Excerpted passage:
⁂

0

I am just wondering how the function actually stores the data. Because to me, it looks completely strange. Say I have the following code:

import numpy as np
filename = "test.dat"
print(filename)
fileobj = open(filename, mode='wb')
off = np.array([1, 300], dtype=np.int32)
off.tofile(fileobj)
fileobj.close()

fileobj2 = open(filename, mode='rb')
off = np.fromfile(fileobj2, dtype = np.int32)
print(off)
fileobj2.close()

Now I expect 8 bytes inside the file, where each element is represented by 4 bytes (and I could live with any endianness). However when I open up the file in a hex editor (used notepad++ with hex editor plugin) I get the following bytes:

01 00 C4 AC 00

5 bytes, and I have no idea at all what it represents. The first byte looks like it is the number, but then what follows is something weird, certainly not "300".

Yet reloading shows the original array.

Is this something I don't understand in python, or is it a problem in notepad++? - I notice the hex looks different if I select a different "encoding" (huh?). Also: Windows does report it being 8 bytes long.

Guillaume Jacquenot
  • 11,217
  • 6
  • 43
  • 49
paul23
  • 8,799
  • 12
  • 66
  • 149
  • 2
    First, an `int32` takes 4 bytes, not 2. – abarnert Apr 22 '15 at 22:26
  • 3
    Next, have you tried reading the file in any other program besides Notepad++? You can do it pretty easily in Python itself; instead of `off = np.fromfile(fileobj2, dtype=np.int32)`, just do `off = fileobj2.read()`, then print the bytes. You should see something like `b'\x01\x00\x00\x00,\x01\x00\x00'`; if you instead see `b'\x01\x00\xc4\xac\x00'`, then you know it's the file that's broken, not Notepad++. – abarnert Apr 22 '15 at 22:28
  • @abarnert that was actually a typo (notice I said already "I expect 8 bytes..."). Hmm it seems indeed notepad++ is broken, that's weird, never had that happen before :/, can I ask/convert this question to "how to make notepad++ work with the hex plugin" or is that too offtopic here? – paul23 Apr 22 '15 at 22:32
  • You shouldn't try to convert a question into a different question. Just ask a new one. I think that new one would be more on-topic somewhere like [SuperUser](http://superuser.com/), but you should read the help on both sites (and some other Stack Exchange sites that sound relevant) and decide for yourself. – abarnert Apr 23 '15 at 21:44
  • Could it have something to do with the version of notepad++ or the plugin? http://sourceforge.net/p/notepad-plus/discussion/482781/thread/651ff890/ mentions a null character problem in the Npp plugin several years ago. – hpaulj Apr 23 '15 at 22:19

2 Answers2

2

You can tell very easily that the file actually does have 8 bytes, the same 8 bytes you'd expect (01 00 00 00 2C 01 00 00) just by using anything other than Notepad++ to look at the file, including just replacing your off = np.fromfile(fileobj2, dtype=np.int32) with off = fileobj2.read()thenprinting the bytes (which will give youb'\x01\x00\x00\x00,\x01\x00\x00'`*).

⁂

Data block:

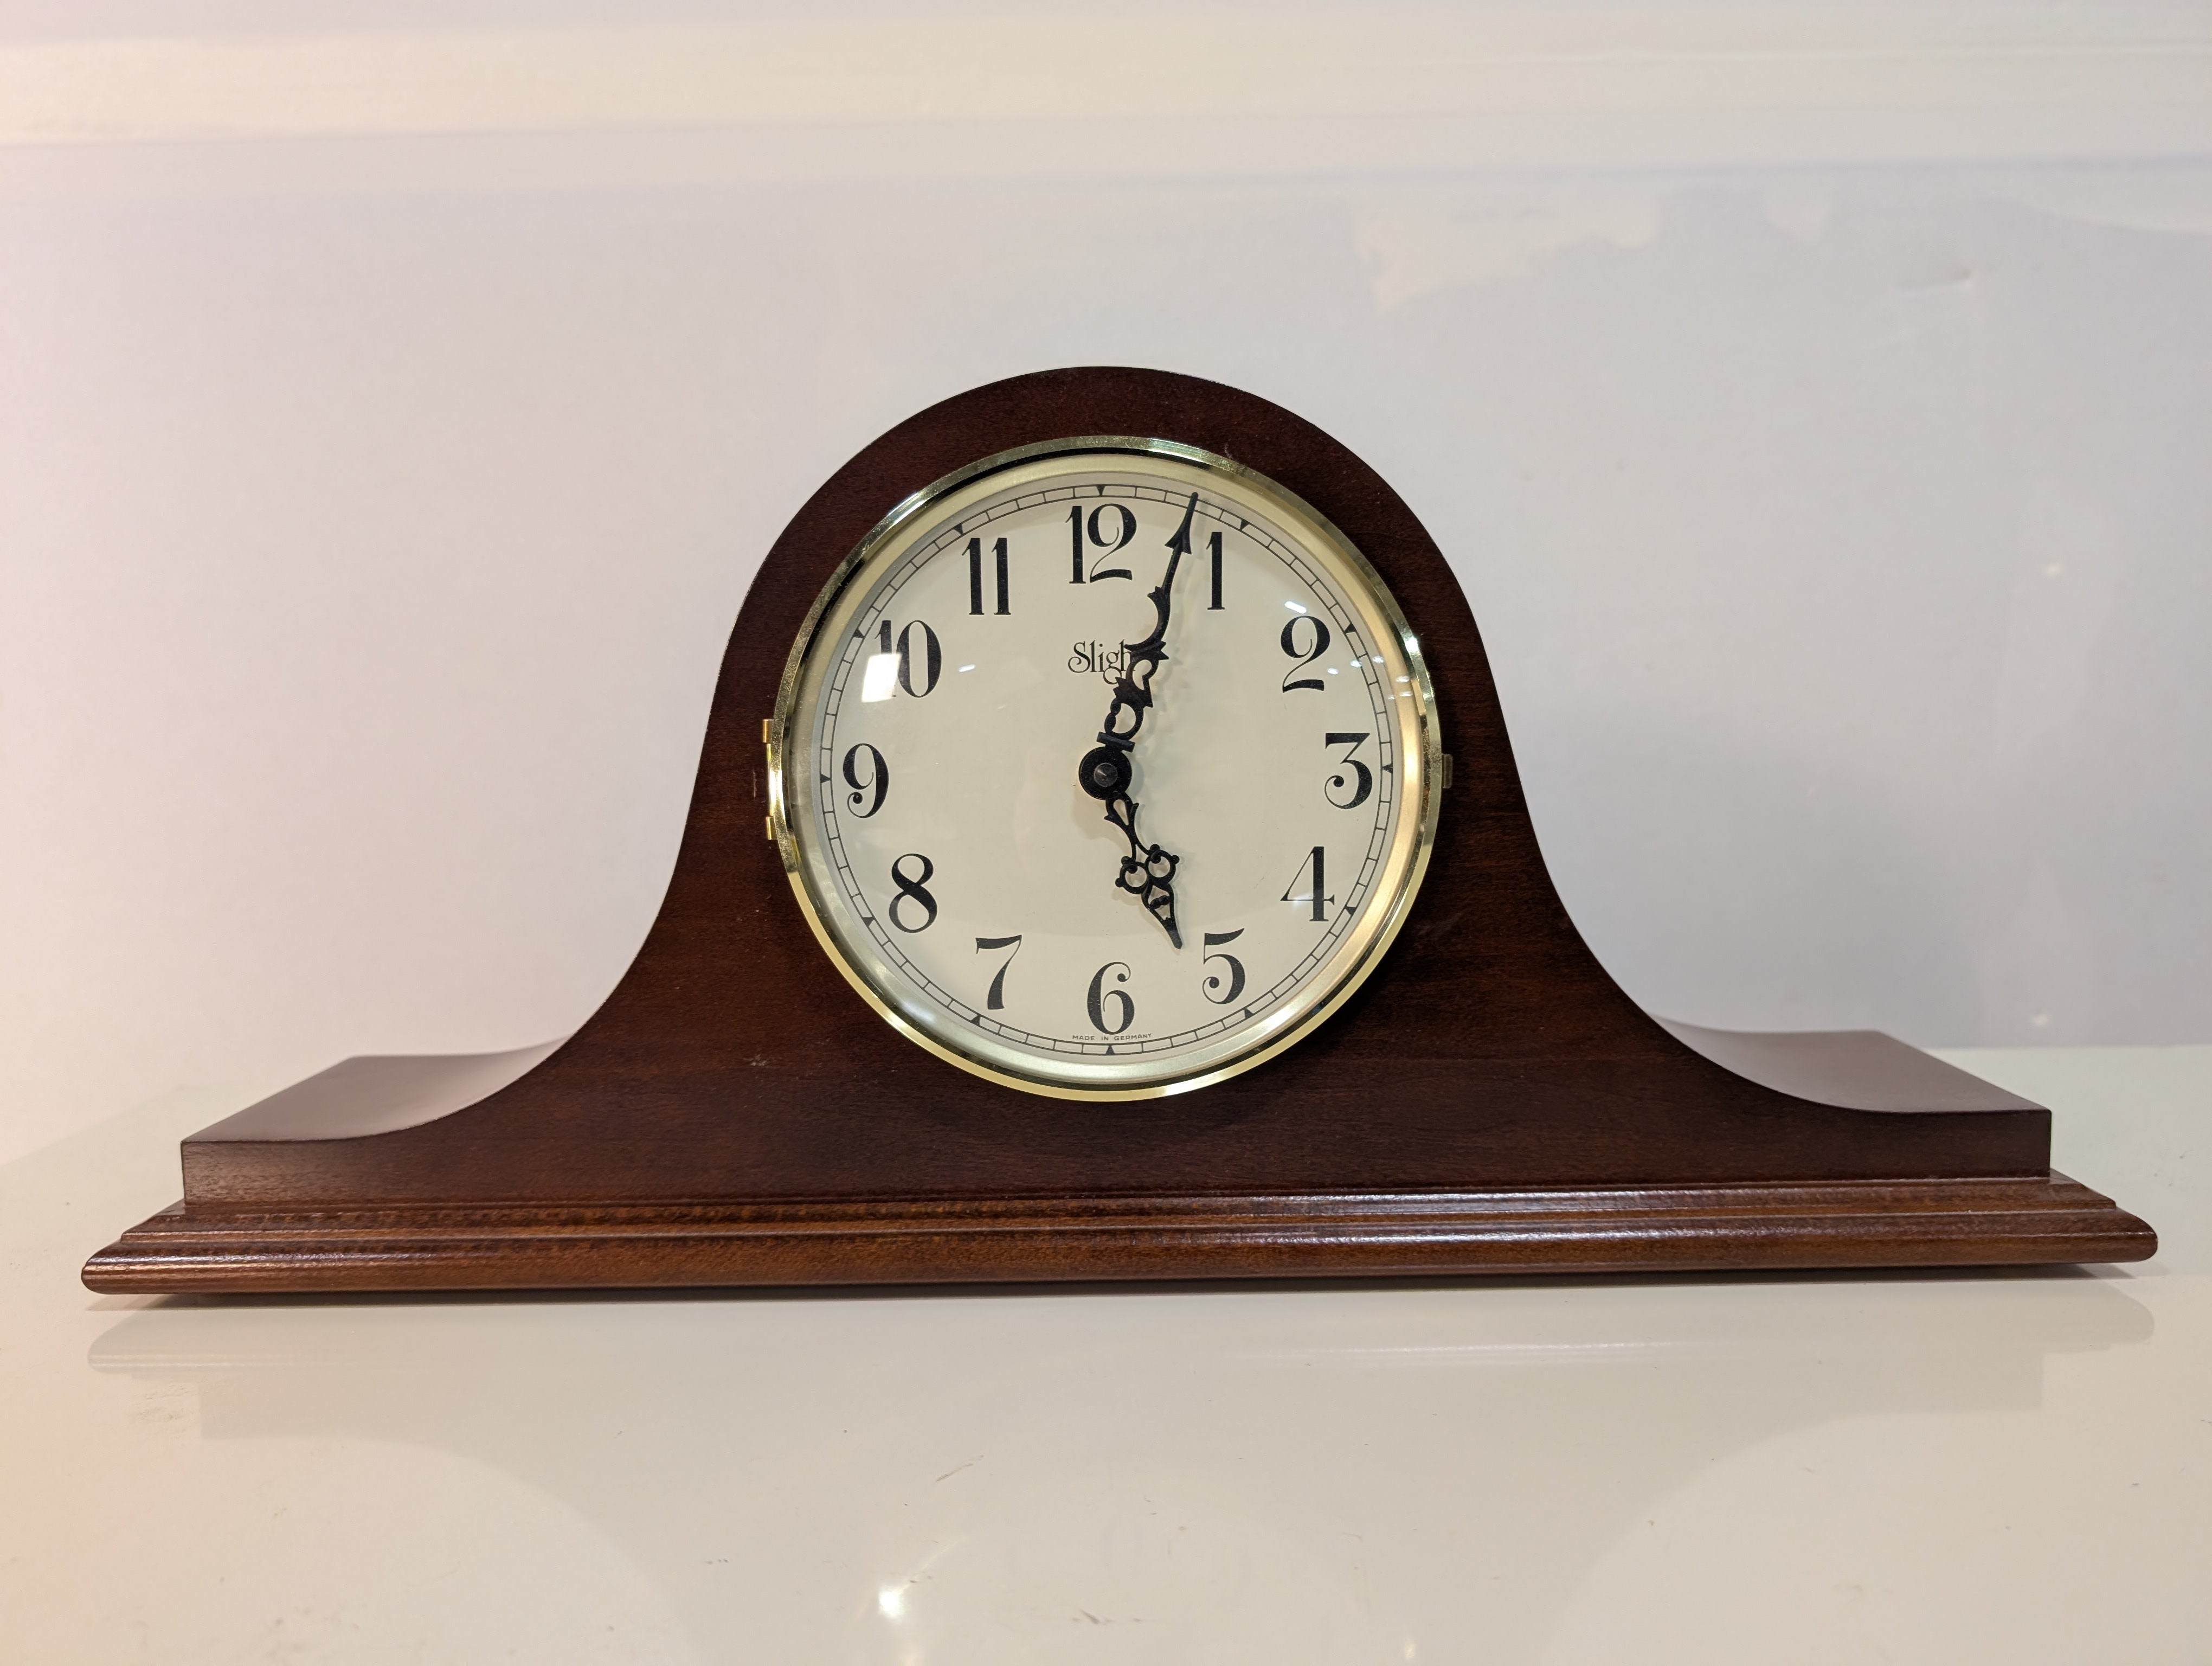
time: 5:03
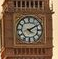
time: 4:09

⁂

Work to do:
A. From the numpy tofile thread, print the passage that begins at the words "I am just wondering" and stops after "fileobj.close()".
B. Carry on the forum thread about numpy's tofile output and the Notepad++ hex view from its last sentence.

Answers provided:
A.
I am just wondering how the function actually stores the data. Because to me, it looks completely strange. Say I have the following code:

import numpy as np
filename = "test.dat"
print(filename)
fileobj = open(filename, mode='wb')
off = np.array([1, 300], dtype=np.int32)
off.tofile(fileobj)
fileobj.close()

B.
And, from your comments, after I suggested that, you tried it, and saw exactly that.

Which means this is either a bug in Notepad++, or a problem with the way you're using it; Python, NumPy, and your own code are perfectly fine.


* In case it isn't clear: '\x2c' and ',' are the same character, and bytes uses the printable ASCII representation for printable ASCII characters, as well as familiar escapes like '\n', when possible, only using the hex backslash escape for other values.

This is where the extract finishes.